Marhaba and welcome to Artemis’ Amman. In this column, I aim to bring to light questions relating to heritage, legacy and history. Over this year, we will look at how they interconnect in Amman, Jordan where I am doing my Arabic year abroad. I hope to use the medium of storytelling to look at political and social issues through a personal and therefore focused lens.
Ahlan wa Sahlan – over the past few months, we have shared music, cinema, and art together in Jordan. In this instalment of the column, I hope to explore the effect that Jordan’s rich heritage continues to have on its present and future, as striking historical sites simultaneously awe and provoke questions related to identity.
Jordan finds a way to stay true to self whilst keeping up with the rest of the world, seen through Amman’s water collection system and the country’s favourite dessert. An addictive fusion of cheese and pistachio nuts, ‘knafeh’ – like Jordan – fills the heart first then the stomach.
Petra is a UNESCO World Heritage site, frequently described as the ‘red-rose city.’ It was originally built by the Nabateans around the third century and later abandoned in the eighth century. Now in 2022, the ancient city is a centre of mass-tourism.
In 2021, Petra experienced a 118 per cent increase in tourism with the number of hotel rooms set to almost double by the end of 2022. The pandemic however devastated many who depend on tourism for work, meaning the next tourist seasons have to make up for losses.
At the site, visitors are warned against going to the top of the treasury; it is illegal for structural integrity reasons. High levels of footfall would result in the collapse of a monument around 2000 years old.
Whilst visiting Petra earlier last year, I was offered by three different guides to make the trip to the top for roughly £40 – the price of heritage does not compare with that of survival. The downside of an economy that depends on tourism is that when it stops, so do the livelihoods of its dependents.
The walls in Petra demonstrate unique mineral deposits, showcasing the natural flow of water throughout the ancient city.
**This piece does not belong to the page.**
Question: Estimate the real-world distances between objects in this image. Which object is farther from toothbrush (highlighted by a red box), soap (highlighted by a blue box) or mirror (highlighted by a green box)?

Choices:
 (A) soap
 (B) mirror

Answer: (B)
The Nabateans who built Petra were exceptionally clever in designing water collection systems and waterways, harnessing often violent storms that plagued the region to collect the water. This past week, Amman has been bitterly cold – so cold that classes were moved online and grocery stores closed.
As the snow melted, the water flowed downwards through the city to water cisterns, filling the dams to 26.77 per cent capacity. Amman’s governorate even issued a mandate urging people not to litter so that the water could flow unobstructed. Making use of geography to survive in an arid land is a practice that began with the Nabateans – and continues in modern day Amman.
“TikTok has reached the Jordanian desert”
My mum sits at the top of the rugged terrain in the Wadi Rum desert – pensive. Her position mimics that of the Bedouins that we had coffee with later that afternoon – legs crossed and heart hospitable. Over a cup of cardamom-infused coffee, our bedouin guide showed me his TikTok account – TikTok has reached the Jordanian desert. It primarily involved him drinking coffee in various desert locations.
The bedouin are a historically nomadic people, living in tents. That being said, TikTok requires a charged phone and traditional bedouin tents do not have power sockets. A shift has occurred and when it comes to the preservation of culture, TikTok is as good a medium as any.
Souk Al Jumaa:
Weekends in Jordan start with the phrase ‘Hala bil Khamis,’ translating to ‘Welcome Thursday’ – the Middle East’s response to ‘TGIF.’ Alongside Thursday, Amman residents welcome the opening of the ‘Souk Al-Jumaa’ (Friday market). Jordanian and non-Jordanian alike flock to this haven of ‘Cailv Kailun’, with young people at the forefront in what a souk merchant described as a “novelty” after the pandemic.
While hoarding toilet paper is now a thing of the past, the newfound environmental consciousness – particularly amongst young people – is not. Secondhand clothing and responsible sourcing of fashion is a step in the right direction, even if it’s shopping for Christmas in Dubai.
Knafeh is a traditional desert in the Middle East and the countries surrounding the Mediterranean ocean, delectably blending cheese and pistachio with history. The pastry can be customised in a variety of ways, most famously (and deliciously) in ‘Knafeh Nabulsiyeh’, originating from Nablus in Palestine.
The popularity of this version of knafeh in Amman is reflective of the fact that more than half of Jordan’s 6.3 million population is of Palestinian origin. There is always room for dessert.